Please note: This was screened in Oct 2016
At a time when Ken Loach's Palme d'Or-winning I, Daniel Blake takes aim at the current state of welfare in Britain, we revisit his influential TV drama Cathy Come Home - originally shown as part of the BBC's The Wednesday Play series - which tackled social issues in 1960s Britain including homelessness, unemployment and the struggle faced by single mothers to keep their children.
Shot in the style of a rough and ready documentary, it follows Cathy (Carol White) as she arrives in London and sets up home with Reg (Ray Brooks). With a baby on the way, money is tight, so when an accident costs Reg his job, it's the first in a series of calamities that sets the family on an inexorable slide into homelessness. Temporary accommodation gives way to a caravan site, but when the caravan is torched, they're pushed from pillar to post by unsympathetic bureaucrats implementing outdated legislation before eventually the family is split up - possibly, as the film suggests, for good.

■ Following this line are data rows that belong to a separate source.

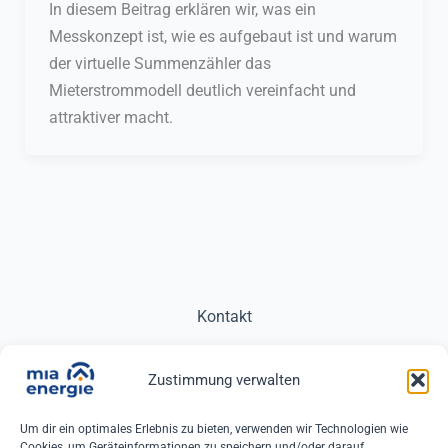
In diesem Beitrag erklären wir, was ein
Messkonzept ist, wie es aufgebaut ist und warum
der virtuelle Summenzähler das
Mieterstrommodell deutlich vereinfacht und
attraktiver macht.
Kontakt
Impressum
Zustimmung verwalten
Datenschutz
Um dir ein optimales Erlebnis zu bieten, verwenden wir Technologien wie
Cookies, um Geräteinformationen zu speichern und/oder darauf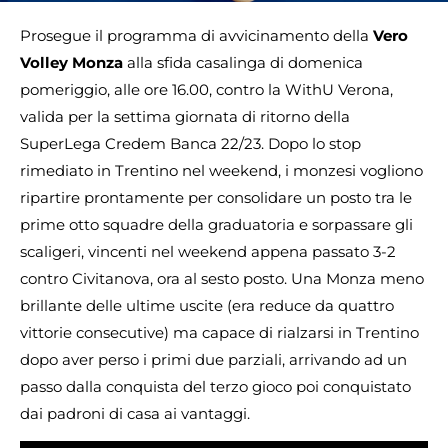
Prosegue il programma di avvicinamento della
Vero
Volley Monza
alla sfida casalinga di domenica
pomeriggio, alle ore 16.00, contro la WithU Verona,
valida per la settima giornata di ritorno della
SuperLega Credem Banca 22/23. Dopo lo stop
rimediato in Trentino nel weekend, i monzesi vogliono
ripartire prontamente per consolidare un posto tra le
prime otto squadre della graduatoria e sorpassare gli
scaligeri, vincenti nel weekend appena passato 3-2
contro Civitanova, ora al sesto posto. Una Monza meno
brillante delle ultime uscite (era reduce da quattro
vittorie consecutive) ma capace di rialzarsi in Trentino
dopo aver perso i primi due parziali, arrivando ad un
passo dalla conquista del terzo gioco poi conquistato
dai padroni di casa ai vantaggi.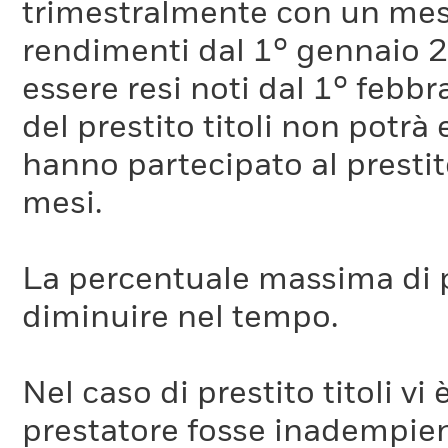
trimestralmente con un mese 
rendimenti dal 1° gennaio 
essere resi noti dal 1° febb
del prestito titoli non potr
hanno partecipato al prestito
mesi.
La percentuale massima di p
diminuire nel tempo.
Nel caso di prestito titoli vi 
prestatore fosse inadempient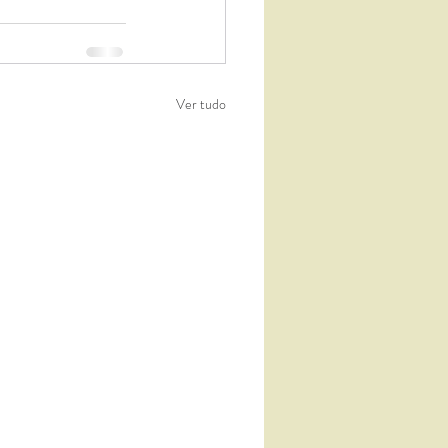
Ver tudo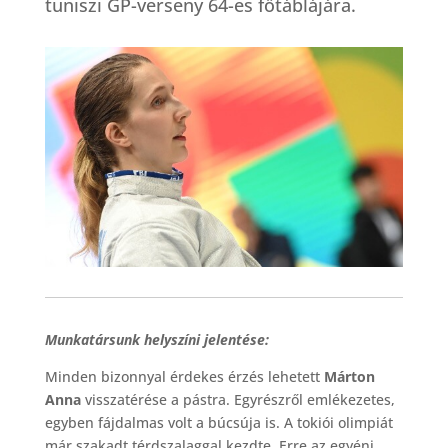
tuniszi GP-verseny 64-es főtáblájára.
Munkatársunk helyszíni jelentése:
Minden bizonnyal érdekes érzés lehetett
Márton
Anna
visszatérése a pástra. Egyrészről emlékezetes,
egyben fájdalmas volt a búcsúja is. A tokiói olimpiát
már szakadt térdszalaggal kezdte. Erre az egyéni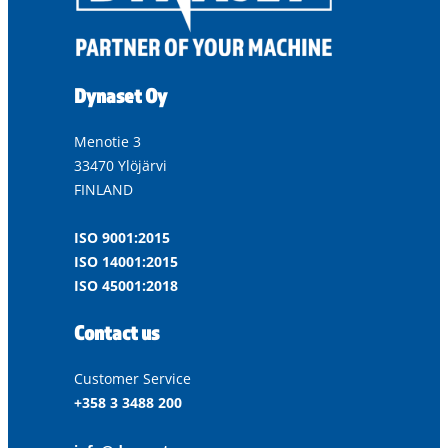
Dynaset Oy
Menotie 3
33470 Ylöjärvi
FINLAND
ISO 9001:2015
ISO 14001:2015
ISO 45001:2018
Contact us
Customer Service
+358 3 3488 200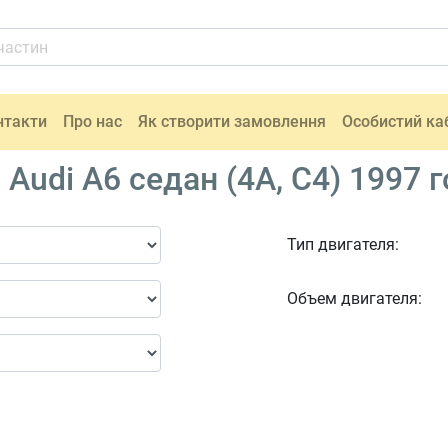
нтакти
Про нас
Як створити замовлення
Особистий ка
udi A6 седан (4A, C4) 1997 г
Тип двигателя:
Объем двигателя: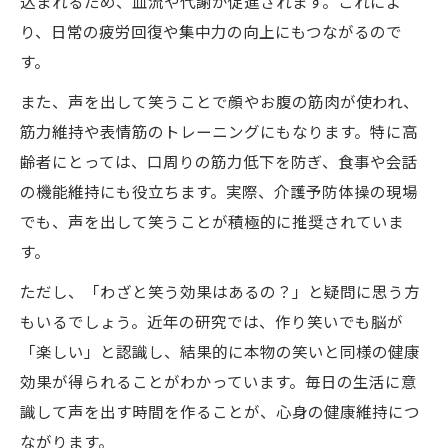
込まれるため、血流や代謝が促進されます。これによ
り、日常の疲労回復や集中力の向上にもつながるので
す。
また、声を出して笑うことで顔やお腹の筋肉が使われ、
筋力維持や表情筋のトレーニングにもなります。特に高
齢者にとっては、口周りの筋力低下を防ぎ、食事や会話
の機能維持にも役立ちます。実際、介護予防体操の現場
でも、声を出して笑うことが積極的に推奨されていま
す。
ただし、「わざと笑う効果はあるの？」と疑問に思う方
もいるでしょう。近年の研究では、作り笑いでも脳が
「楽しい」と認識し、結果的に本物の笑いと同様の健康
効果が得られることがわかっています。毎日の生活に意
識して声を出す時間を作ることが、心身の健康維持につ
ながります。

If a film's value is measured by its impact on the real world, then Cathy Come Home surely ranks among the most important British works ever made. Seen by approximately one quarter of the British public at the time, the resulting outcry has been widely credited with generating support for the homelessness charity Shelter (launched coincidentally just a few days after initial broadcast) and Crisis, launched in response to the film a year later. It also set Loach on the path to becoming one of cinema’s most determinedly political filmmakers, a dissenting voice that has been, and remains, this country’s most unswerving champion of the working class.